**Source document**
■ ■ ■ ■
This example from Brazil shows the power of innovation employed by an efficiently run water and sanitation utility. CAESB has rolled out the use of condominial sewers to all its customers in Brazil’s Federal District; poor and rich alike. The condominial approach is highly participatory and employs different design standards that allow sewers to be shallower and of shorter length, thus greatly reducing their cost when compared to conventional sewerage. Similarly, CAESB takes careful consideration of the capital and running costs of wastewater treatment alternatives as it designs and constructs these plants.

Cochabamba, Bolivia

The residents of Cochabamba are showing the power of community collaboration. In settlements around their ever-expanding city, people have come together to form Water Committees and Cooperatives in peripheral communities, through which they have helped build both decentralized sanitation and water systems, while charging a monthly fee to cover the running costs of the services.
■ ■ ■ ■
**Dataset records**
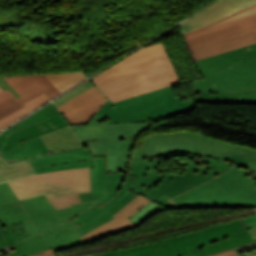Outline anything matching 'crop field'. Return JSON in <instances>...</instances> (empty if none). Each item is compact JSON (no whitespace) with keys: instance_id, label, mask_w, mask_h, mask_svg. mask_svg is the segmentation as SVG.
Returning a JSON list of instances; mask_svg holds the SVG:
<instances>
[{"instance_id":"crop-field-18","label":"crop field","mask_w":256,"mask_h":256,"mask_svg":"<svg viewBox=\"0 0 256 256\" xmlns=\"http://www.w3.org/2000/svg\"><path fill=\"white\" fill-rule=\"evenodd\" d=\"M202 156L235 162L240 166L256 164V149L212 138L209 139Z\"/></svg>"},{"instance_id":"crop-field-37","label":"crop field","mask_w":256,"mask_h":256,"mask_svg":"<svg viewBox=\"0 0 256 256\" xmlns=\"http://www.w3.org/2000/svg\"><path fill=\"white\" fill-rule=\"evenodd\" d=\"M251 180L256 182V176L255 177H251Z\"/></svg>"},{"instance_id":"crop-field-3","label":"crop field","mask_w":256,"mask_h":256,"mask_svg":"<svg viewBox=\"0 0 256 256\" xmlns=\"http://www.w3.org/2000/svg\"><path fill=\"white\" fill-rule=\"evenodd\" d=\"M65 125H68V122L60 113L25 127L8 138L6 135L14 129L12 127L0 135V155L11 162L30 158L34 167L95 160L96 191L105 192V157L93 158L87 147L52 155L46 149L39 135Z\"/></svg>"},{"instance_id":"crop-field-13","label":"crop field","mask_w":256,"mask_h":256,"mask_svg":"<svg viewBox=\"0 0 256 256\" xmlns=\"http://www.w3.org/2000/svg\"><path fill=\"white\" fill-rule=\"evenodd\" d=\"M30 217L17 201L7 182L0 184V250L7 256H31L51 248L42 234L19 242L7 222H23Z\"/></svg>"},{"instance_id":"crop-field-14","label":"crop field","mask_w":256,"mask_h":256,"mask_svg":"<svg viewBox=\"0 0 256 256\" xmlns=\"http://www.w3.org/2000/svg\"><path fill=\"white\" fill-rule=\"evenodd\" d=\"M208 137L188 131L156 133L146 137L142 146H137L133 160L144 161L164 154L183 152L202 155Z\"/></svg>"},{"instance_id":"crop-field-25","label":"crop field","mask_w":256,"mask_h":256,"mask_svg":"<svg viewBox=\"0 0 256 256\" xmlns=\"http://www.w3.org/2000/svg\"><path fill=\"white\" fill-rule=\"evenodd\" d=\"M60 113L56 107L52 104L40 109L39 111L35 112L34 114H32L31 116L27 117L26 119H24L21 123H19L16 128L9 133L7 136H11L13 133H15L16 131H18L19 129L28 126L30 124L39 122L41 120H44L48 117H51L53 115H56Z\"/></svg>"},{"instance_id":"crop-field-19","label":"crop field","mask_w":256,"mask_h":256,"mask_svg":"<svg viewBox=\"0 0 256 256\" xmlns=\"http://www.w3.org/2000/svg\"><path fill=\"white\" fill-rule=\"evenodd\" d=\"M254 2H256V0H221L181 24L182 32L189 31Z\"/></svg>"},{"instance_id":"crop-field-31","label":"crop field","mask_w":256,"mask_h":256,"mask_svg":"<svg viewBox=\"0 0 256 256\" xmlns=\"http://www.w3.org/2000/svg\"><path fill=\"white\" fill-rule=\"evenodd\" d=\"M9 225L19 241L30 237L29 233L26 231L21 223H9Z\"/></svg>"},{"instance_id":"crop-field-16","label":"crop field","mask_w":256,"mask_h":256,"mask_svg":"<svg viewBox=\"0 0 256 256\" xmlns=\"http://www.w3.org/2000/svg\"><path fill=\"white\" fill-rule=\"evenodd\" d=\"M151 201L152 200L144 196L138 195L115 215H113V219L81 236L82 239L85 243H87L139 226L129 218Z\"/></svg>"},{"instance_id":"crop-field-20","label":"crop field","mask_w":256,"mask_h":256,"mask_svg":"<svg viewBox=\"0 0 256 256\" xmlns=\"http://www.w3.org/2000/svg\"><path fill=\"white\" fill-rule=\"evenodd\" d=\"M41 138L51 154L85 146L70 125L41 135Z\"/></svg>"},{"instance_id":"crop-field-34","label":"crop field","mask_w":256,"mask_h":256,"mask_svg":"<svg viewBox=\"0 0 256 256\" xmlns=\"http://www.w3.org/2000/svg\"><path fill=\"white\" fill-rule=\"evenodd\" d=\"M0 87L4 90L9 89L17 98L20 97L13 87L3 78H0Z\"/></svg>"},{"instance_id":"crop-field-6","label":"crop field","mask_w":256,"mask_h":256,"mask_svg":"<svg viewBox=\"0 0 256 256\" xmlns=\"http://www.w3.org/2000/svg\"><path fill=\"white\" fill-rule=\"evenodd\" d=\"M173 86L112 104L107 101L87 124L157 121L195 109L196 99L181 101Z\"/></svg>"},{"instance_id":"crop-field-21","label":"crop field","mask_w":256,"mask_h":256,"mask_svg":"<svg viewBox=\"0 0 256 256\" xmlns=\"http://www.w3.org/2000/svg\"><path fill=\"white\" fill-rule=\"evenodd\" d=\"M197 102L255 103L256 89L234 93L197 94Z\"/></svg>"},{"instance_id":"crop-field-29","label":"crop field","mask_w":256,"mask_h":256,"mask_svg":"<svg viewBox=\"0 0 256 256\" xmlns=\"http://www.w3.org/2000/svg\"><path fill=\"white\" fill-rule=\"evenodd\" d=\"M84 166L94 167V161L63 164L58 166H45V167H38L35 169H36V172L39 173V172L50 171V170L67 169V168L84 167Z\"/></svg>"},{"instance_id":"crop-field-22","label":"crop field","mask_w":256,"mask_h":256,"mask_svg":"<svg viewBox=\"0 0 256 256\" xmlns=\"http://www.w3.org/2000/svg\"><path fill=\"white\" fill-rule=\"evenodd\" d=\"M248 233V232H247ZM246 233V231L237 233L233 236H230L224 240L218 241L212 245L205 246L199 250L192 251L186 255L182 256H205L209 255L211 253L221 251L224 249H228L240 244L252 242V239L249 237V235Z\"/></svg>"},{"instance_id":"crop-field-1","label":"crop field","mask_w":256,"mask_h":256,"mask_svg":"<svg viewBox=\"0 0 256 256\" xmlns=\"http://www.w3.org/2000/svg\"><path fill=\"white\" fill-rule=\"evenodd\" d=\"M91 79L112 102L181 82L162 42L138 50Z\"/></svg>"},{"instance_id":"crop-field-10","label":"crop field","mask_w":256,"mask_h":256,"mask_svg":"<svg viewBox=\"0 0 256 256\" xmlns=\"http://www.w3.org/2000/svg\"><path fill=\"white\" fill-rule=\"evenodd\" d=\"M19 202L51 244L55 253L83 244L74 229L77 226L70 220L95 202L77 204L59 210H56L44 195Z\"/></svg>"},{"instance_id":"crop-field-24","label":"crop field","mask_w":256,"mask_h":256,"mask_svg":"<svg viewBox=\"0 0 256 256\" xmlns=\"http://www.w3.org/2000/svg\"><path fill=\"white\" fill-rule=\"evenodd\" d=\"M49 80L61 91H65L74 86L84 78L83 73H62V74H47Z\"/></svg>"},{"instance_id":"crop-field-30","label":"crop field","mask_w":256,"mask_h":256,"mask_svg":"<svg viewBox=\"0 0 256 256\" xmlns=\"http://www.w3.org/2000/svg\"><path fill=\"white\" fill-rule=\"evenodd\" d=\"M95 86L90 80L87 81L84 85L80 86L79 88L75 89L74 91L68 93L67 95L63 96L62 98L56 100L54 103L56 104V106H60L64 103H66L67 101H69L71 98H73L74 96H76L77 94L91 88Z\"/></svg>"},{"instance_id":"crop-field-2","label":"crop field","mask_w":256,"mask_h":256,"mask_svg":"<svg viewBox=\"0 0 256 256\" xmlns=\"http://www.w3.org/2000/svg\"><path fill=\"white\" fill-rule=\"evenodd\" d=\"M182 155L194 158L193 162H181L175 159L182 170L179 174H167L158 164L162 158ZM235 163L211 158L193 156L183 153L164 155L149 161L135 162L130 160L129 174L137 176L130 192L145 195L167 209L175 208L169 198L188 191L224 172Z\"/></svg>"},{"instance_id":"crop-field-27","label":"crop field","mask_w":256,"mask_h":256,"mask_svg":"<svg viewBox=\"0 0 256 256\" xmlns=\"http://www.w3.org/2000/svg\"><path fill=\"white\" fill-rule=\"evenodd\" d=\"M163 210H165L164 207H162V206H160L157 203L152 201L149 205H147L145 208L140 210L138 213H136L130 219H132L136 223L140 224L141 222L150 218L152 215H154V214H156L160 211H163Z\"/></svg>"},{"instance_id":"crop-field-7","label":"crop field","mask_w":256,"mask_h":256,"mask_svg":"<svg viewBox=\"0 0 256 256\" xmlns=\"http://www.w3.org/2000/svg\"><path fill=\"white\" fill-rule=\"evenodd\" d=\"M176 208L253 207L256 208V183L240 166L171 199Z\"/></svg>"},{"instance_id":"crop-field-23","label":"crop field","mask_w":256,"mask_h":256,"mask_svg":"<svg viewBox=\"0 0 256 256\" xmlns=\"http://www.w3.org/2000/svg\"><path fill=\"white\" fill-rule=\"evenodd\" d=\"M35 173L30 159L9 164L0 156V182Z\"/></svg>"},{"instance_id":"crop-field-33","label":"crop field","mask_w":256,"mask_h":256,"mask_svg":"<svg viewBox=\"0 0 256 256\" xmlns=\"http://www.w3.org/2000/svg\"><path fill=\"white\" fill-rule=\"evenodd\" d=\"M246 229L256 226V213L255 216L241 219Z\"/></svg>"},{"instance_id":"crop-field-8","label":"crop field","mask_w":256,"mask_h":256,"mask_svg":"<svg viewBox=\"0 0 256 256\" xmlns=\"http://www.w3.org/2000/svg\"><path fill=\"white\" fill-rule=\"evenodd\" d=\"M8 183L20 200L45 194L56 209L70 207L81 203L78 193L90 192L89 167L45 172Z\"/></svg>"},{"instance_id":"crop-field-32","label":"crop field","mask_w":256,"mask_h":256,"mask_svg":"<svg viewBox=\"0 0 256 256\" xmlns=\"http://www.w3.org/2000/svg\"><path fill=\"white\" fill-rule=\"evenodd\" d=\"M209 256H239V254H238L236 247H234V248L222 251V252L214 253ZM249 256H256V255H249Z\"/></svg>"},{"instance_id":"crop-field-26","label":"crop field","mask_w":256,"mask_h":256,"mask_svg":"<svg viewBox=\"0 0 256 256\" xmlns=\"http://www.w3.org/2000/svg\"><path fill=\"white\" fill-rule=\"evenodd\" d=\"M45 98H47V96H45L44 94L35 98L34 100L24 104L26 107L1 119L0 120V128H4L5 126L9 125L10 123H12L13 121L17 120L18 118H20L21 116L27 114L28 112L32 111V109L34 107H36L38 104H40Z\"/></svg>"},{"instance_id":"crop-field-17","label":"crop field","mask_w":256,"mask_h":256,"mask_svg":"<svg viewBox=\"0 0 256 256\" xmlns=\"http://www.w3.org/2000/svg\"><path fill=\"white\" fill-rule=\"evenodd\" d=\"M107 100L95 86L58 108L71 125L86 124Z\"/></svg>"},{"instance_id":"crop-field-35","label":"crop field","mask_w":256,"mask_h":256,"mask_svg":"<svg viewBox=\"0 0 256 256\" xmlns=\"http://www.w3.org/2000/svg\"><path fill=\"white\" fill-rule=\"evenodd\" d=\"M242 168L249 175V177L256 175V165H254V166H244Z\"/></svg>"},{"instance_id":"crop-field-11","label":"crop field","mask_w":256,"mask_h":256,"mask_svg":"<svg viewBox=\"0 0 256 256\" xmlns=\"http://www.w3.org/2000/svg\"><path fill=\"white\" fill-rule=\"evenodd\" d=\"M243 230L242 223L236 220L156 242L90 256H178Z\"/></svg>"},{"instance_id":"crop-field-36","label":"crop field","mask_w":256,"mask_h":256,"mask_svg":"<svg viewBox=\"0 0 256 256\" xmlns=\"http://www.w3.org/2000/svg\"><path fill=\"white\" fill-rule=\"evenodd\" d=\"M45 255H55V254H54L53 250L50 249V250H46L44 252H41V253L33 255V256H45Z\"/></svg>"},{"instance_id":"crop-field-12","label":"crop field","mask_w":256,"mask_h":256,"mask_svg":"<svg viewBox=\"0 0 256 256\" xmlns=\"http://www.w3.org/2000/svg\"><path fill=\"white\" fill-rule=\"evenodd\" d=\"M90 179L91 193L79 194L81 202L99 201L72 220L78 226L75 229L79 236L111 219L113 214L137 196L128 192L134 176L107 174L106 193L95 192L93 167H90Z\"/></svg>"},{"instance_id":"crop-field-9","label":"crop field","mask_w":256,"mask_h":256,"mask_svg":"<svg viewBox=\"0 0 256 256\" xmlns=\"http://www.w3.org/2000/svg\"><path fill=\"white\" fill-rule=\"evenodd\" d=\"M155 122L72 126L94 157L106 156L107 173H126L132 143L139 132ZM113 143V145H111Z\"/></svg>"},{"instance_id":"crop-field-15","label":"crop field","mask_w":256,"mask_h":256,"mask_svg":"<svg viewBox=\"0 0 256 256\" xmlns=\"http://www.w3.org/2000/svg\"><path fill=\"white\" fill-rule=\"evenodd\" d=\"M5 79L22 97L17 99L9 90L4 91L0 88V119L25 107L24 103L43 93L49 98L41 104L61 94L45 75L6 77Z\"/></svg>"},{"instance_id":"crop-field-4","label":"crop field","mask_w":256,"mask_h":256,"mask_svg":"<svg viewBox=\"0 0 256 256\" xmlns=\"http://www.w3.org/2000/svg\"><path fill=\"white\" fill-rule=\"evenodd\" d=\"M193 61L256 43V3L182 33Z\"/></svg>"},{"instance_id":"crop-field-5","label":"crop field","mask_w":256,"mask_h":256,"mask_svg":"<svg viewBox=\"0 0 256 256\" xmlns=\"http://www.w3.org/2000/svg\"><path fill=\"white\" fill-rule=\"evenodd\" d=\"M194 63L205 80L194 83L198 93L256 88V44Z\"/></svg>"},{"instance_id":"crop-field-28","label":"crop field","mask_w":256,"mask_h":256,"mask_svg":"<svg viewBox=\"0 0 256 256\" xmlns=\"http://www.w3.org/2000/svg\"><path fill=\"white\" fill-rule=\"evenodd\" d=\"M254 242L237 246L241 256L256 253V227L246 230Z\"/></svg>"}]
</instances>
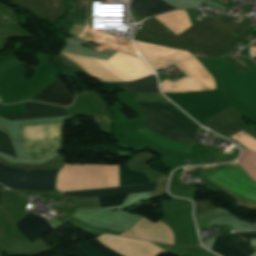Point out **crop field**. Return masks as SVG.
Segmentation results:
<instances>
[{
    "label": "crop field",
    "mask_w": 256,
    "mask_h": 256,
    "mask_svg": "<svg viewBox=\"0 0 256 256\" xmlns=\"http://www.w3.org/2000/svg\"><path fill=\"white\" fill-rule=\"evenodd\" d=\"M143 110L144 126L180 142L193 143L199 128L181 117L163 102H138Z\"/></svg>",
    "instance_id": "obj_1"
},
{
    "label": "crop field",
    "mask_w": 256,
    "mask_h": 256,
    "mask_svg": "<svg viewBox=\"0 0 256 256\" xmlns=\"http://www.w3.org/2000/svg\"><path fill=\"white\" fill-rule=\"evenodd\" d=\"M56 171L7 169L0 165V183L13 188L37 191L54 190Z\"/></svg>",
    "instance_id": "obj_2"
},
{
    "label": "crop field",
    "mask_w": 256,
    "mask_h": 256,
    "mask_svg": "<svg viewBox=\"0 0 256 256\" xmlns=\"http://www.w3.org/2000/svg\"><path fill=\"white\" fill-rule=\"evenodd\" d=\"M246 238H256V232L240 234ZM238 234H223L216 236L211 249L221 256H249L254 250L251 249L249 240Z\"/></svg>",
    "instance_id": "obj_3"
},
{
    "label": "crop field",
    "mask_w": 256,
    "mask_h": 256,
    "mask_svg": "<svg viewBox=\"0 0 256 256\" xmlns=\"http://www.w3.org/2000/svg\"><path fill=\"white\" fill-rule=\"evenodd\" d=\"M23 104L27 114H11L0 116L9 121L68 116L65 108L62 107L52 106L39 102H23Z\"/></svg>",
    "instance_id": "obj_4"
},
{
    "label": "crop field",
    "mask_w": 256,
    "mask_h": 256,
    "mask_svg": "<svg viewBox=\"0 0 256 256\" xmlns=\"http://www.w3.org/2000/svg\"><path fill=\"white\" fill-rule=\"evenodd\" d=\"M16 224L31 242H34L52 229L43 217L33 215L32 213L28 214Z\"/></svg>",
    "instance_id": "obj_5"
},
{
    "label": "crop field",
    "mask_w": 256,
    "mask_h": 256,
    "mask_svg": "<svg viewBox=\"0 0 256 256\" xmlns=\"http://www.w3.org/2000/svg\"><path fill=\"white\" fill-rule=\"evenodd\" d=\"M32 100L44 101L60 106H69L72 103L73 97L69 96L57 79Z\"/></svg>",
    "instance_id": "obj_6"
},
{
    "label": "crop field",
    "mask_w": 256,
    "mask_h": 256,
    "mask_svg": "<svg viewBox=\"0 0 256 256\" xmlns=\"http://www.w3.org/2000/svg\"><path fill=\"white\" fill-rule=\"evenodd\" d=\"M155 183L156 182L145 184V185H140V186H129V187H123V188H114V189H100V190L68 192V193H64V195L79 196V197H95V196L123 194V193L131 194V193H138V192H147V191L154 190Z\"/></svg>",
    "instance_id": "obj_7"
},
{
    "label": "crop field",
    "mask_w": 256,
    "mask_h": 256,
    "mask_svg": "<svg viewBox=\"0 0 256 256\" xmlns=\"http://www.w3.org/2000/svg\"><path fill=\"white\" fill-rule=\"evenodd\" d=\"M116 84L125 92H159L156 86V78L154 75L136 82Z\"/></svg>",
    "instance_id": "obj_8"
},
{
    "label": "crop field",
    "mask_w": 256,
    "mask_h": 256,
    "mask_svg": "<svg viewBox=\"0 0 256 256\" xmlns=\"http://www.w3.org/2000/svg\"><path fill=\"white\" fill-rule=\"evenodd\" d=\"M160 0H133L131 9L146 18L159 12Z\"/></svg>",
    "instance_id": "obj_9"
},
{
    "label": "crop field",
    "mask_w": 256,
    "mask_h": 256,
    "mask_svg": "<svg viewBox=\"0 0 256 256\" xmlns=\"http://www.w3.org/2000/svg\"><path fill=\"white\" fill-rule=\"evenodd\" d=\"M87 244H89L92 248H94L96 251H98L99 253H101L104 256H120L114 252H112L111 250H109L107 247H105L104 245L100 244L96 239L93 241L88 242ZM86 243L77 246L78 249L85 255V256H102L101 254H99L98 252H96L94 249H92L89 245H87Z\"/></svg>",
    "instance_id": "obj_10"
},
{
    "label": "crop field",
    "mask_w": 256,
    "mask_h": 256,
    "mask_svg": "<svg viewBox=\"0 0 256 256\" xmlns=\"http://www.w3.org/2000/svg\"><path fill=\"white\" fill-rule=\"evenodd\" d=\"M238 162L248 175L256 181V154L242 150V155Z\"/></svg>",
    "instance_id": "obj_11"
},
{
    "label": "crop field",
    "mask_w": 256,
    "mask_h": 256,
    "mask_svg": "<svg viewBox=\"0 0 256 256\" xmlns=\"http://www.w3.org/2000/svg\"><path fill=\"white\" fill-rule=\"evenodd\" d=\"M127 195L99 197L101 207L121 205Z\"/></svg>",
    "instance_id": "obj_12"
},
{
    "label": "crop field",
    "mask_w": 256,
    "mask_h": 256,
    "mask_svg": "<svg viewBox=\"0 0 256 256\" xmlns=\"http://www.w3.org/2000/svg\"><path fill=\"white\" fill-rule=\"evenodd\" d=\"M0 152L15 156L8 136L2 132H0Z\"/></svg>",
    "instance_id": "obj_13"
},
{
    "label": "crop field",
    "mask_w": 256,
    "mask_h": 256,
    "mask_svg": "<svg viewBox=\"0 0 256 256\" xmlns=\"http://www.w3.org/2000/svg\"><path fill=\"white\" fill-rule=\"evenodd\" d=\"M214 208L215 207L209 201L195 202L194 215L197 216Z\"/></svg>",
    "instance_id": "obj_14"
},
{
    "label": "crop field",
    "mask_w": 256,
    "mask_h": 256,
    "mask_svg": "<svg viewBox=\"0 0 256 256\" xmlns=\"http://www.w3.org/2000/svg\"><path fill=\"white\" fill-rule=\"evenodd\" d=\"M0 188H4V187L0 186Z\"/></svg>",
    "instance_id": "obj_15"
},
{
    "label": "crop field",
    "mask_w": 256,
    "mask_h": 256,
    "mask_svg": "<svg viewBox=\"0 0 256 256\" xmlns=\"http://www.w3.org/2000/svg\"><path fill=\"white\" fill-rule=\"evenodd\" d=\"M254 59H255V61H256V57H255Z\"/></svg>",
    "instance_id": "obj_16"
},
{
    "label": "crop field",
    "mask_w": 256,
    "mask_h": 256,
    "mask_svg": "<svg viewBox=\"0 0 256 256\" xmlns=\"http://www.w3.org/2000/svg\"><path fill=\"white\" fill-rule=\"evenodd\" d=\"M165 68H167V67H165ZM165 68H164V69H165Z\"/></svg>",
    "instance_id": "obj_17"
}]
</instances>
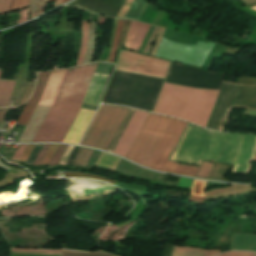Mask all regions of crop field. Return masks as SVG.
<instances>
■ ■ ■ ■
**Exercises**
1. In the sanitation case studies, what have Cochabamba residents formed in peripheral communities?
2. From the sanitation case studies, reproduce word for word the part that opens with the words containing "The residents of" and closes with "of the services.".
3. Condense the paragraph of the sanitation case studies beginning "The residents of Cochabamba" into a short bulleted list that keeps its main facts.

**Results of the tasks**
1. Water Committees and Cooperatives.

2.
The residents of Cochabamba are showing the power of community collaboration. In settlements around their ever-expanding city, people have come together to form Water Committees and Cooperatives in peripheral communities, through which they have helped build both decentralized sanitation and water systems, while charging a monthly fee to cover the running costs of the services.

3.
- Cochabamba residents show the power of community collaboration.
- In settlements around the expanding city, people have formed Water Committees and Cooperatives in peripheral communities.
- Through these groups they have helped build decentralized sanitation and water systems.
- A monthly fee covers the running costs of the services.